Seminars

Prof. Jacob Fish
Department of Civil Engineering and Engineering Mechanics
Columbia University

Predictive Multiscale Paradigm for Integrated Manufacturing and Component Design

ABSTRACT: Recent advances in composite manufacturing and multiscale modeling have opened the door to a new paradigm in which process design, material behavior, and structural performance are treated as an integrated system, rather than isolated stages of engineering analysis. This lecture introduces a unified computational framework bridging manufacturing processes and component-level performance through both physics-based and data-driven model-reduction strategies. At the manufacturing scale, we present nonlinear homogenization methods for ultra-fast resin transfer molding, enabling accurate simulations of mold filling under challenging conditions, including low resin viscosity and high injection pressure.

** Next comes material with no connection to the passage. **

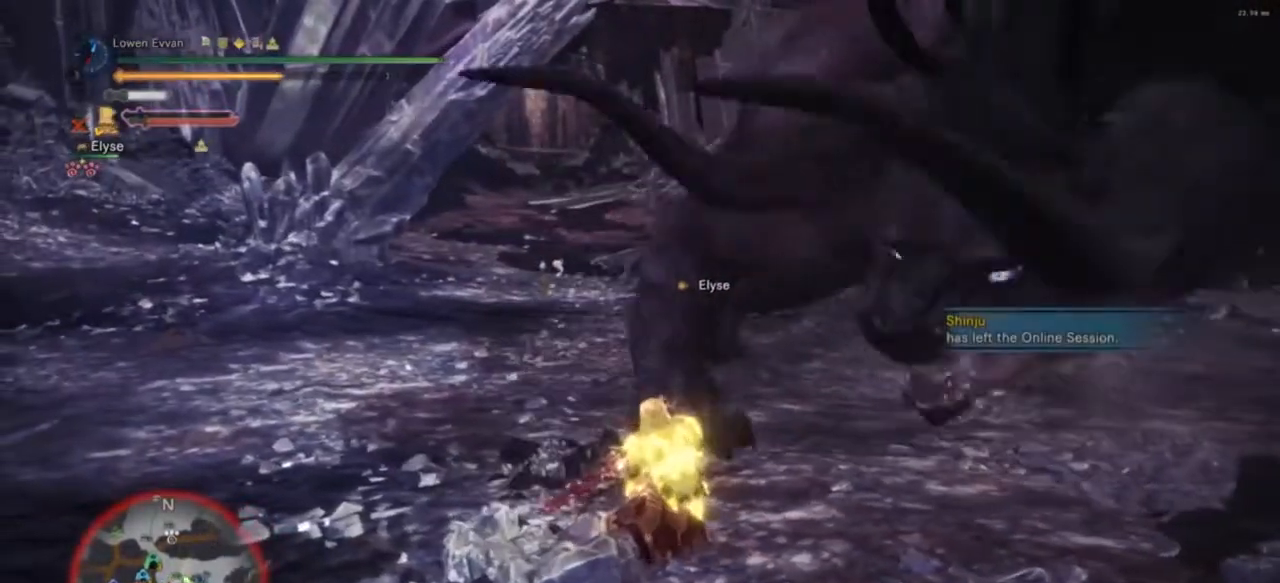
{"buttons": [], "left_stick": "up", "right_stick": "center", "events": [[33, "TRIANGLE", "up"], [133, "TRIANGLE", "down"], [200, "TRIANGLE", "up"], [300, "left_stick", "up"]]}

A complementary multiphysics framework for overmolded thermoplastics rigorously couples heat conduction, crystallization, deformation, and nanoscale polymer diffusion, providing the first predictive link between processing conditions, interfacial microstructure, and ultimate bond strength. At the component scale, an Eigenstate-Based Homogenization (EBH) approach is presented for efficient multiscale modeling of inelastic heterogeneous materials. EBH captures fine-scale plasticity and damage evolution through eigenmode representations and controllable fixed-point solvers, achieving finite-element accuracy at less than five percent of the computational cost. Finally, the Weighted Eigenseparation-based Residual framework extends model reduction to interface failure, enabling accurate and scalable simulation of decohesion in composites and polycrystalline materials. Together, these advances establish a cohesive digital thread that connects manufacturing processes, microstructural evolution, and structural reliability. This paves the way toward predictive, sustainable, and rapid development of composite components.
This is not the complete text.